### WORK REQUIRED
Leaving the pictures aside, transcribe the data below exactly.

### RECORDED INFORMATION
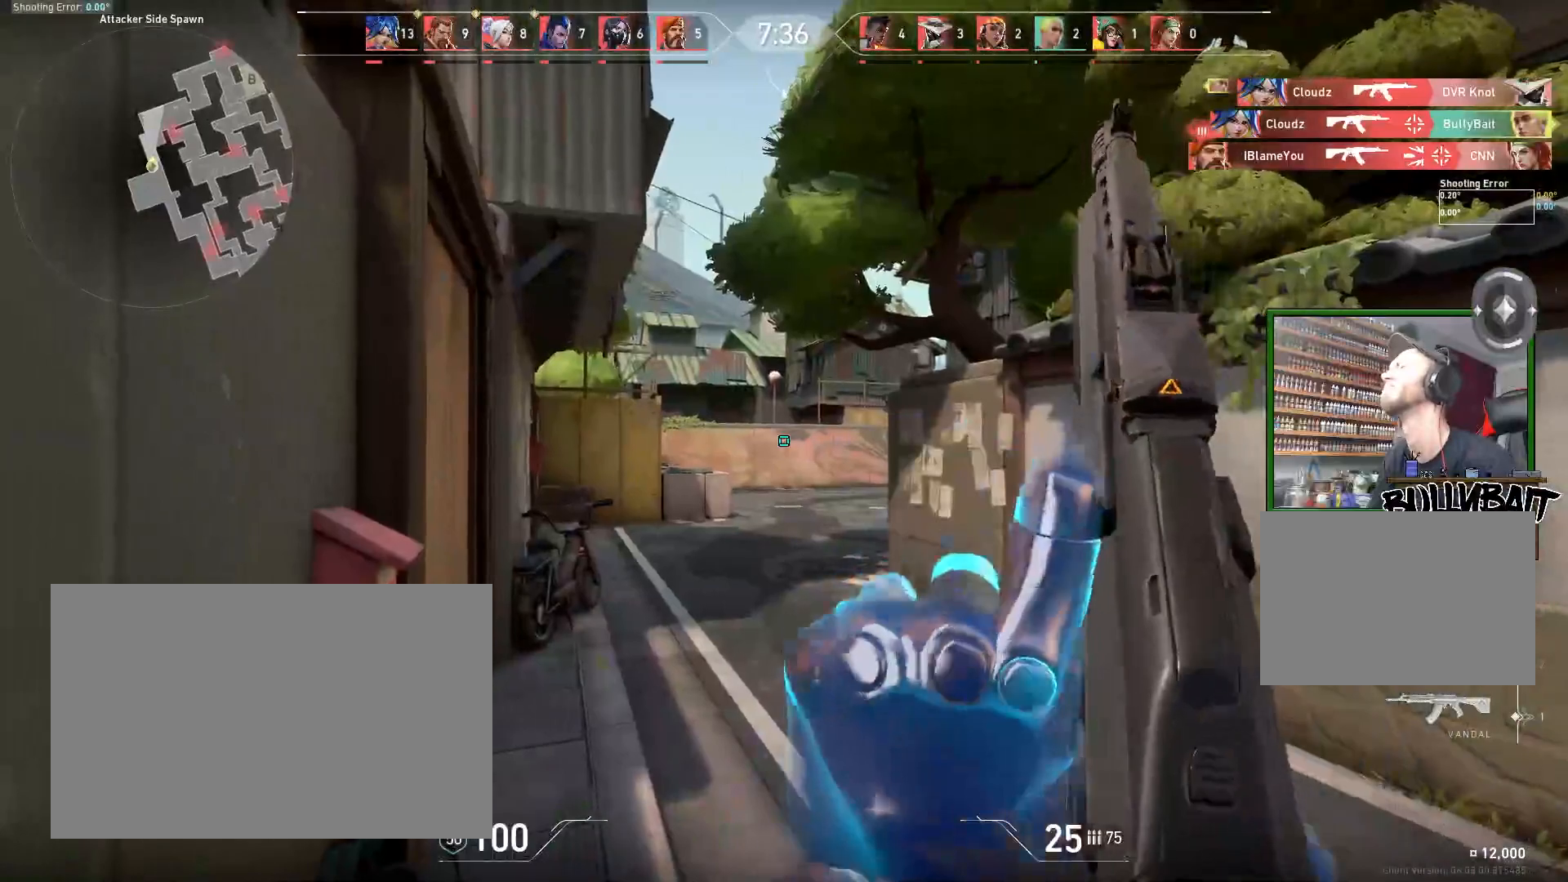
{"keys": [], "mouse": [], "events": []}
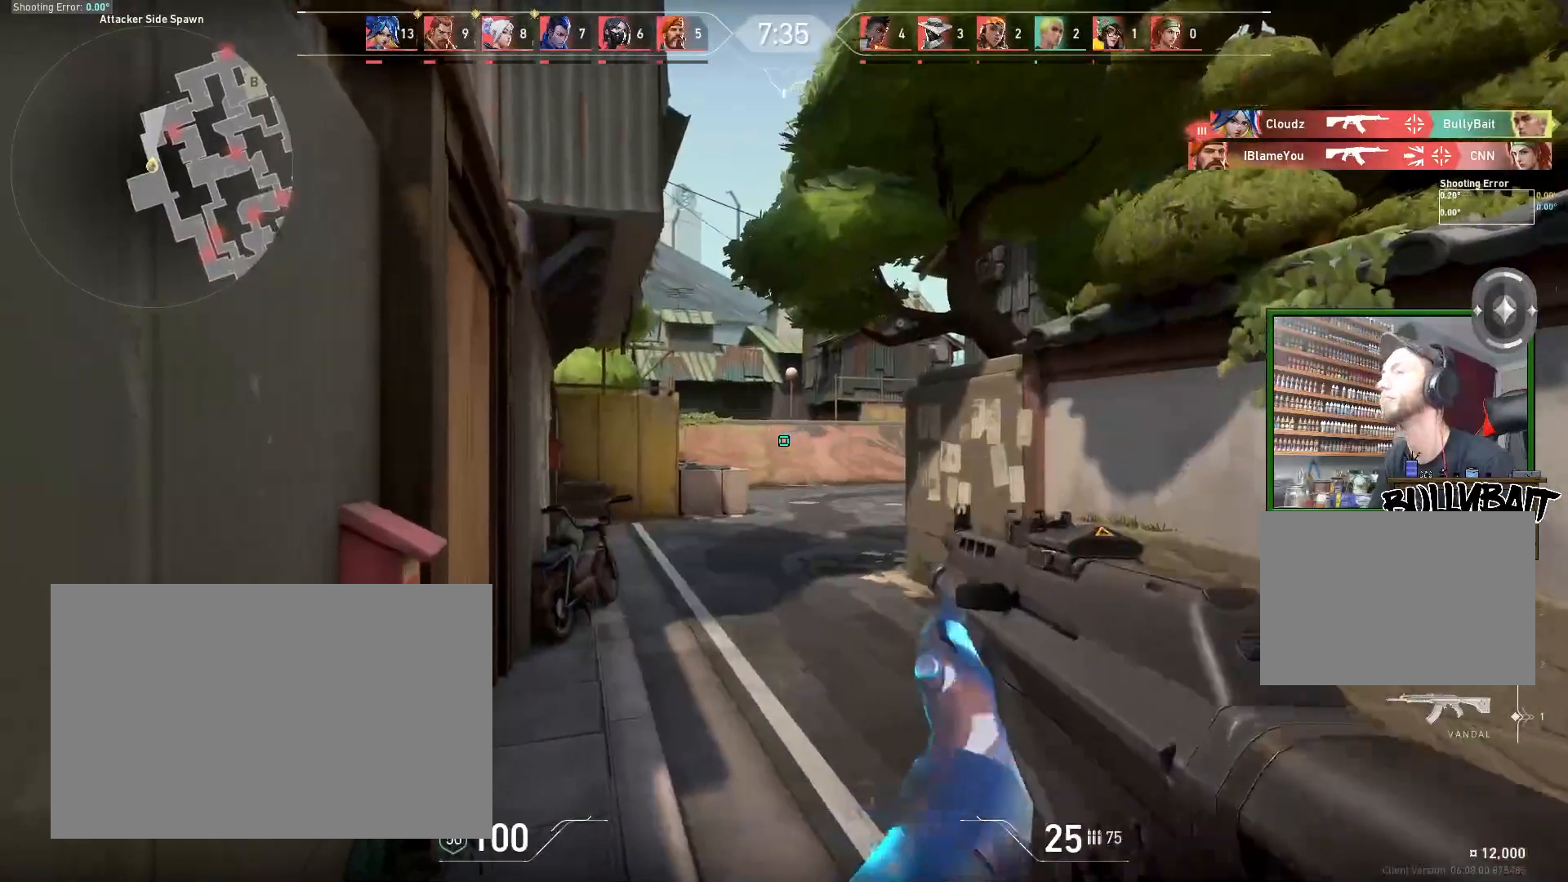
{"keys": ["w"], "mouse": [], "events": [[367, "w", "down"]]}
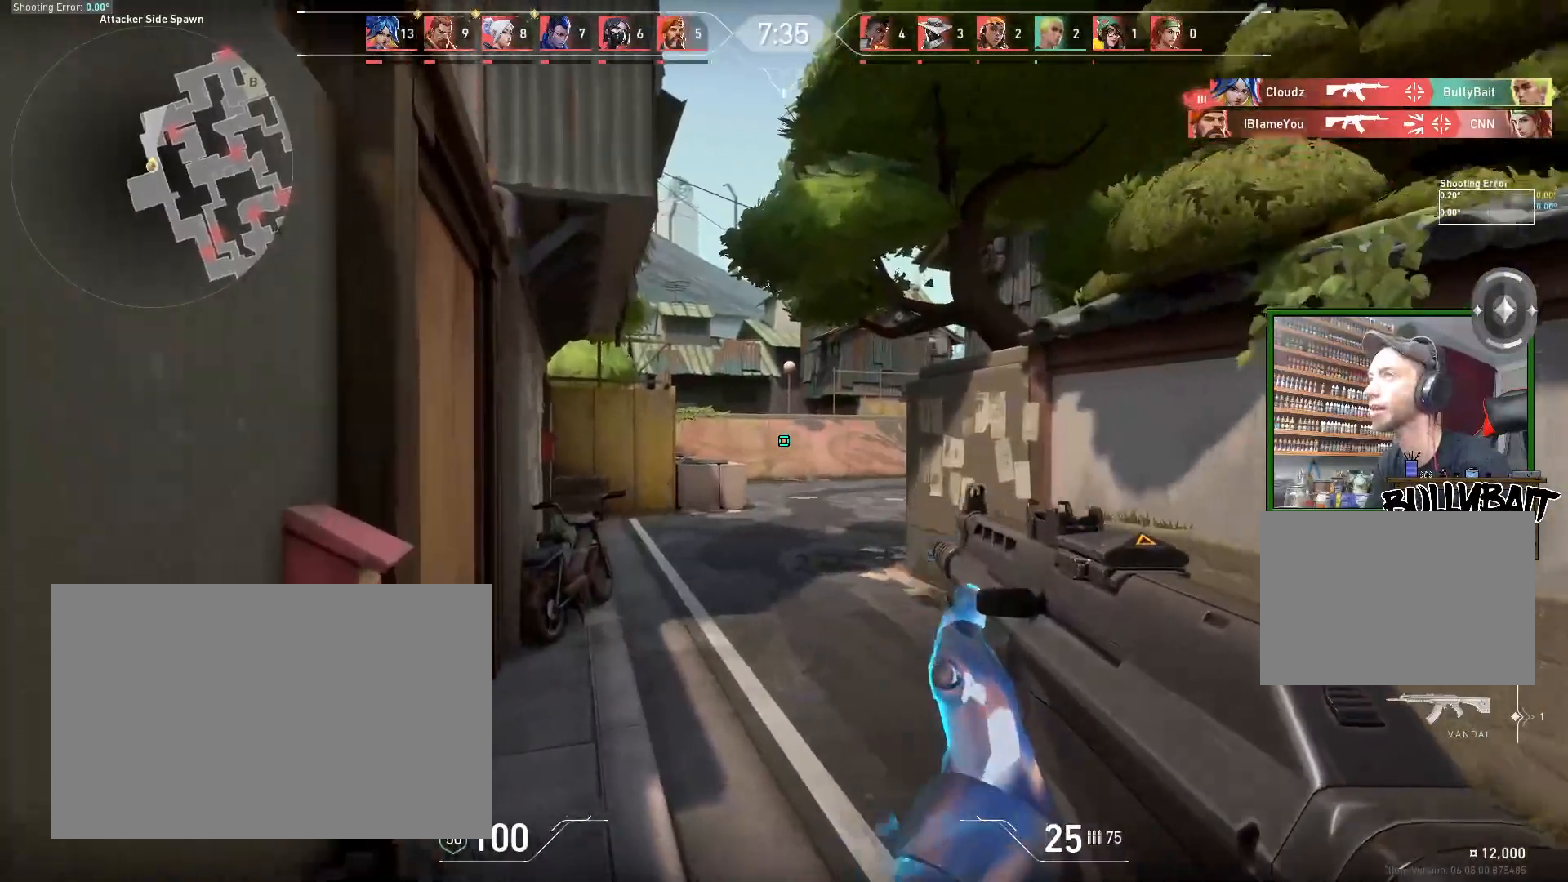
{"keys": ["a", "w"], "mouse": [], "events": [[317, "a", "down"]]}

### EXPECTED ANSWER
{"keys": [], "mouse": [], "events": []}
{"keys": ["w"], "mouse": [], "events": [[367, "w", "down"]]}
{"keys": ["a", "w"], "mouse": [], "events": [[317, "a", "down"]]}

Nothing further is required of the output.